(A sua tarefa) Prossiga o texto sobre o documento de reflexão da ANAFRE acerca das freguesias, retomando-o logo após a última frase apresentada.

Algumas notas de reflexão e posicionamento sobre os temas postos em debate pela ANAFRE
O documento de reflexão colocado à discussão pela direcção da ANAFRE, a pretexto de questões reais e da maior importância para o Poder Local Democrático e, em particular, para as freguesias, recoloca ideias já estafadas e abundantemente promovidas no passado recente:
1.ª - A de que há freguesias que devem ser extintas (é de crer que, numa primeira fase, por «falta de dimensão»), através da absorção por outras ou por fusão com as vizinhas;
2.ª - A de que o Código Administrativo de boa memória deve ser restaurado, pelo menos na parte em que classificava as autarquias em rurais e urbanas, de 1.ª, 2.ª ou 3.ª ordem;
3.ª - A de que o inimigo principal das freguesias é o conjunto dos municípios, de quem devem ser retirados os recursos que lhes faltam, as atribuições que pretendem e ainda os meios correspondentes;
4.ª - A de que a lei deve impor executivos da escolha do presidente da junta, possivelmente por sua designação pessoal.

(Dados armazenados)
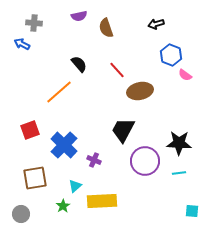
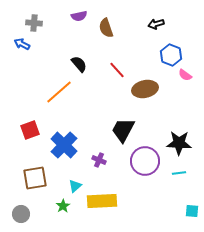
brown ellipse: moved 5 px right, 2 px up
purple cross: moved 5 px right
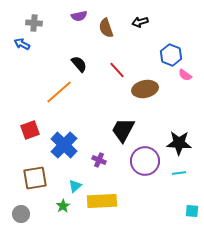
black arrow: moved 16 px left, 2 px up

(Resposta)
O documento não prescinde de picardias, uma das quais releva da habitual chantagem sobre quem não quer mudar o que está bem, e – o que é mais importante – demonstra um perfeito alinhamento, não com as freguesias e as populações, mas com os objectivos do Governo partilhados pela maioria que o apoia na Assembleia da República e pelo PSD, tanto no que toca à agenda (a oportunidade política) como ao conteúdo (a reorganização administrativa, as novas regras para o financiamento das autarquias, o alargamento das atribuições gerando novas responsabilidades e a revisão do sistema eleitoral).
As autarquias (municípios e freguesias existentes, como o seriam as regiões administrativas) existem, essencialmente, para despender recursos públicos em obras e acções que interessem, antes de mais, às populações respectivas e Portugal é, nos quadros da União Europeia e dos países da OCDE, dos que menos recursos públicos colocam à disposição das autarquias, mesmo se consideradas as diferenças de responsabilidades de país para país.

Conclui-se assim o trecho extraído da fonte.